▶ _GOAL OF THE EXERCISE_:
Extend the write-up on the real-time vehicle detection project, picking up right after its last sentence.

▶ _PROVIDED PASSAGE_:
The goad of this project is to implement a robust pipeline capable of detecting moving vehicles in real-time. Even though the project was designed for using classic Computer Vision techniques, namely HOG features and SVM classifier, in agreement the course organizers, I decided like a few other students to go for a deep learning approach.
Several important papers on object detection using deep convolutional networks have been published the last few years. More specifically, Faster R-CNN, YOLO and Single Shot MultiBox Detector are the present state-of-the-art in using CNN for real-time object detection.
Even though there are a few differences between the three previous approaches, they share the same general pipeline. Namely, the detection network is designed based on the following rules:
- Use a deep convolutional network trained on ImageNet as a multi-scale source of features. Typically, VGG, ResNet or Inception;
- Provide a collection of pre-defined anchors boxes tiling the image at different positions and scales. They serve the same purpose as the sliding window approach in classic CV detection algorithms;
- For every anchor box, the modified CNN provides a probability for every class of object (and a no detection probability), and offsets (x, y, width and height) between the detected box and the associated anchor box.
- The detection output of the network is post-processed using a Non-Maximum Selection algorithm, in order to remove overlapping boxes.
For this project, I decided to implement the SSD detector, as the later provides a good compromise between accuracy and speed (note that the last YOLOv2 article describes in fact a SSD-like network).

▶ _DATA UNDER STUDY_:
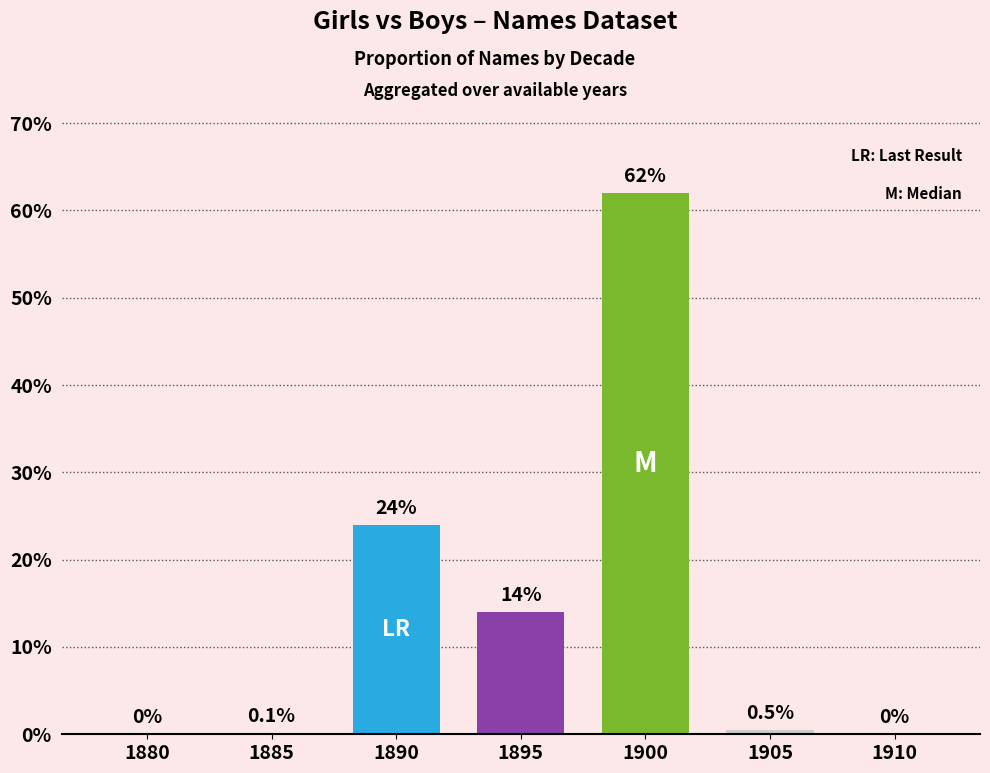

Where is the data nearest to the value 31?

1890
...
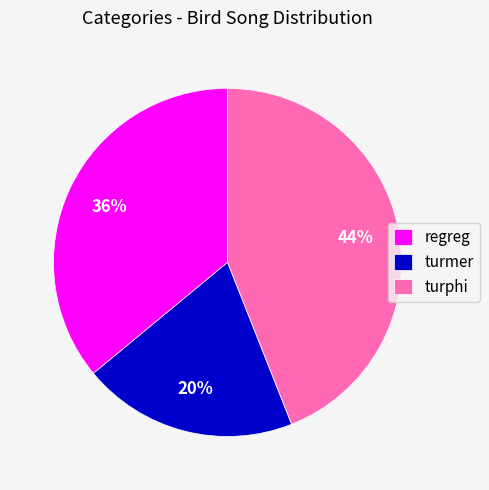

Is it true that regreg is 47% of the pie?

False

▶ _ANSWER SPACE_:
The author of the original SSD research paper had implemented SSD using the framework Caffe. As I could not find any satisfying TensorFlow implementation of the former, I decided to write my own from scratch. This task was more time-consuming than I had originally thought, but also allowed me to learn how to properly write a large TensorFlow pipeline, from TFRecords to TensorBoard! I left my pure SSD port in a different GitHub repository, and modified it for this vehicle detection project.
As previously outlined, the SSD network used the concept of anchor boxes for object detection. The image below illustrates the concept: at several scales are pre-defined boxes with different sizes and ratios. The goal of SSD convolutional network is, for each of these anchor boxes, to detect if there is an object inside this box (or closely), and compute the offset between the object bounding box and the fixed anchor box.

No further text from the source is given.